3D Emitter Range. In order for the 3D eyewear to synch with the projector, you need to be in the range of the IR emitter. Panasonic says that the projector can be no further than 6 meters from the screen, and the viewer can be no more than 5 meters from the screen. In our testing we placed the projector 5 meters from the screen and we viewed from a distance of 4 meters. We had no difficulty getting 3D to function reliably at this range. This is reasonably good range compared to other projectors we've seen. But if you are planning an installation that pushes the limits of the emitter range, we recommend testing the viability of the 3D communications link before drilling holes for a ceiling mount.
If you need to install the projector at a distance greater than 6 meters from the screen, you can get an optional external emitter. This connects to the back of the unit in one of the trigger ports, and lets you get around the 6 meter limit.
Unknown information. Since the AE7000 will not commence shipments until next month, several issues are still up in the air. Panasonic typically sets a Minimum Advertised Price (MAP, otherwise known as an official street price), that is lower than the official MSRP. At the moment, the MSRP is $3,499, but the MAP price has not yet been announced and probably won't be for another month or so. It will undoubtedly be lower than $3,499, but we don't know by how much. Also, Panasonic has not yet published a price for extras like 3D glasses or replacement lamps.
As far as warranty is concerned, in the United States previous Panasonic models have come with a two-year warranty included in the price, but the second year requires mail-in registration. If you are in the habit of not registering or taking advantage of mail-in rebates, the default warranty is one year. We presume, but do not know, that this same warranty policy will apply on the AE7000.
When all is said and done, the Panasonic PT-AE7000U is a projector for the true videophile. It certainly has a boatload of features and yes, it has remarkably clear, stable 3D performance. But even if the AE7000 did not have 3D or a wide assortment of features, it would still stand out as a major video engineering achievement based on the strength of its 2D picture quality alone.
Not only does the AE7000 represent a major step beyond the AE4000 in picture quality, it is a step beyond so-called "higher end" 1080p projectors. Viewed side by side it will outperform some competing products that currently sell for up to triple the price. And most of these competing units do not have the array of features found on the AE7000.
Since I am not a huge fan of 3D, the primary value of the AE7000 for me personally is the picture's depth, clarity, and stability for conventional 2D home theater. However, these same qualities are apparent in the display of 3D material. Home theater enthusiasts for whom 3D image quality is vital will be thoroughly impressed with the contrast, stability, and lack of crosstalk that the AE7000 delivers.
As of this writing, we know of no 1080p home theater projectors on the market priced under $4,000 that can rival the image quality of the AE7000, and there are quite a few priced much higher that can't either.

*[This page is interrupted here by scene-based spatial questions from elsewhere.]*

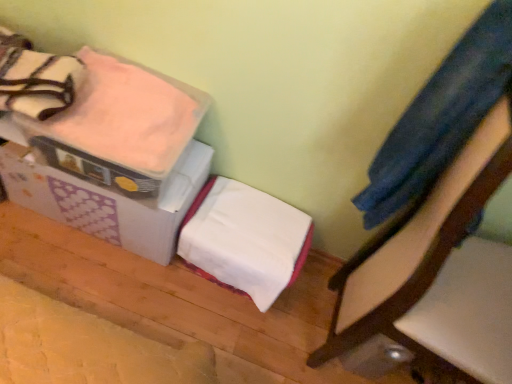
Question: From the image's perspective, does pink soft fabric blanket at upper left, the 1th blanket in the top-to-bottom sequence, appear higher than wooden chair at right?

Choices:
 (A) yes
 (B) no

Answer: (A)

Question: From a real-world perspective, is pink soft fabric blanket at upper left, the 1th blanket in the top-to-bottom sequence, positioned under wooden chair at right based on gravity?

Choices:
 (A) yes
 (B) no

Answer: (A)

Question: Is pink soft fabric blanket at upper left, the 1th blanket in the top-to-bottom sequence, shorter than wooden chair at right?

Choices:
 (A) no
 (B) yes

Answer: (B)

Question: Can you confirm if pink soft fabric blanket at upper left, the second blanket when ordered from bottom to top, is taller than wooden chair at right?

Choices:
 (A) no
 (B) yes

Answer: (A)

Question: Does pink soft fabric blanket at upper left, the second blanket when ordered from bottom to top, appear on the right side of wooden chair at right?

Choices:
 (A) yes
 (B) no

Answer: (B)

Question: Would you say denim fabric pants at upper right is to the left or to the right of wooden chair at right in the picture?

Choices:
 (A) left
 (B) right

Answer: (A)

Question: Is denim fabric pants at upper right spatially inside wooden chair at right, or outside of it?

Choices:
 (A) outside
 (B) inside

Answer: (B)

Question: Considering the positions of point (433, 125) and point (454, 213), is point (433, 125) closer or farther from the camera than point (454, 213)?

Choices:
 (A) farther
 (B) closer

Answer: (A)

So we don't need to wait for its official street pricing to be announced before awarding 5-star ratings for Performance and Value. However, the CEDIA trade show is just around the corner. We will be seeing several new 3D 1080p models over the next two to three weeks that are scheduled for release at CEDIA. Therefore, we will assign these 5-star ratings on the AE7000 today with the caveat that they are preliminary, and subject to potential change after we evaluate this fall's offerings. But we can say this with confidence: Panasonic has set the performance bar very high with the AE7000. Competitors will face a daunting task as they attempt to meet or exceed it.